Lorsque le christianisme, à la suite du judaïsme, a condamné les rites sanglants, non seulement le clergé a cessé de se nourrir de la viande des croyants, mais, plus largement et plus profondément, l'aire sacrée a dû exclure toute effusion de sang en son sein, rabattue dans la stricte laïcité. L'espace familial n'admettant plus de sacrifice aux dieux domestiques, n'a pu maintenir que la tuerie des bêtes sans valeur mobilière. La boucherie laïque s'est mise en place pour répondre à la demande de tuerie des bêtes de valeur, et elle s'est organisée en corporations dans les espaces urbains pour protéger ce marché lucratif. Cette évolution aurait pu se faire naturellement par la reconnaissance sociale d'une branche économique à part entière. Mais si l'on examine l'Islam ou le Judaïsme, on notera que la boucherie, même dans des cultures qui valorisent le commerce, ne peut être considérée comme une activité marchande neutre, qu'elle est redevenue pratique sacrificielle, qui sacrifie au nom d'un Dieu paradoxalement au-dessus de tout sacrifice et n'en agréant aucun.
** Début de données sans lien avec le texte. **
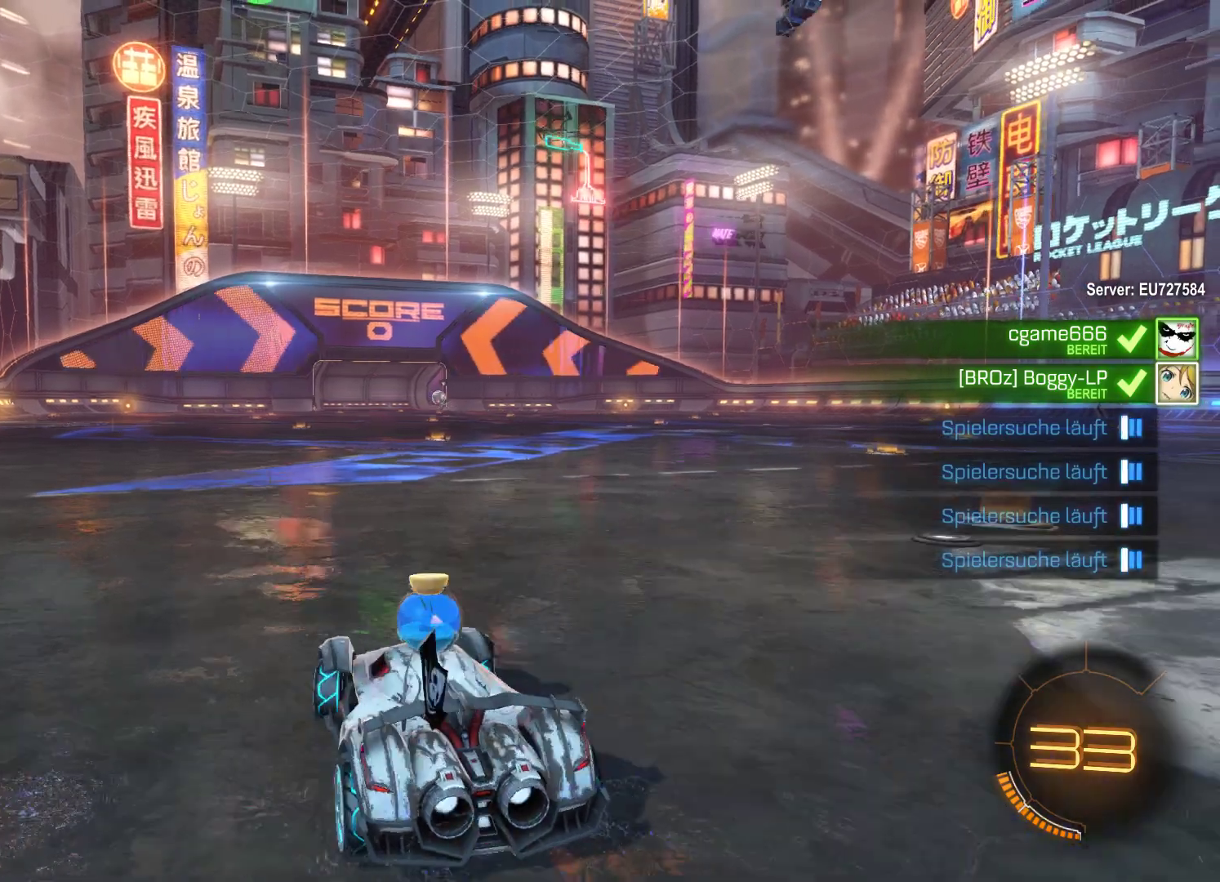
{"buttons": ["R2"], "left_stick": "left", "right_stick": "center", "events": [[233, "left_stick", "center"], [367, "left_stick", "left"]]}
Le christianisme a refusé le paradoxe et a condamné la boucherie à la laïcité et à la souillure.

Le sort des bouchers n'est pas sans rappeler celui des prostituées. Celles-ci, tant qu'elles étaient rattachées à un temple (prostituées sacrées) ou à un rite de passage (du statut d'enfant au statut de fille mariable, comme à Chypre, sous le patronage d'Aphrodite), étaient d'avance purifiées d'un acte socialement déconsidéré (pour des raisons de domination masculine). Il y avait conjointement des prostituées laïques, mais, quand bien même elles pouvaient descendre au plus bas de l'échelle sociale de la clientèle, elles gardaient cette aura sacrée dans laquelle baignaient leurs consœurs mieux loties. Lorsque le caractère sacré de la prostitution a été effacé (par le christianisme encore une fois), le statut des prostituées n'a cessé de se dégrader. Prostituées et bouchers ont donc une destinée sociale similaire : professions sacrées à l'origine, dont la sacralité est liée à un tabou social attaché à leur activité, la perte de leur sacralité s'est accompagnée de leur déchéance symbolique et de la dévaluation de leur valeur sociale en dépit de leur utilité et de leur richesse économique.


Le mauvais destin boucher :

Les bouchers cumulent le double défaut d'être tabous et potentiellement violents dans les crises de pouvoir. Par leur nombre, leur force et leur armement, ils permettent à de simples mouvements insurrectionnels (protestation collective, manifestation), de se transformer en révoltes et de susciter des mutations plus ou moins importantes dans l'équilibre des pouvoirs de la ville médiévale. Éléments porteurs de la violence nécessaire à la bascule des pouvoirs, une fois la paix sociale rétablie, les bouchers, loin d'être gratifiés, sont au contraire réprimés.

Ce processus se retrouve d'ailleurs pendant les révolutions françaises ou bolcheviques : terroristes de 93 et anarchistes russes seront éliminés au profit de ceux qui, de même condition, ne s'étaient pas sali les mains.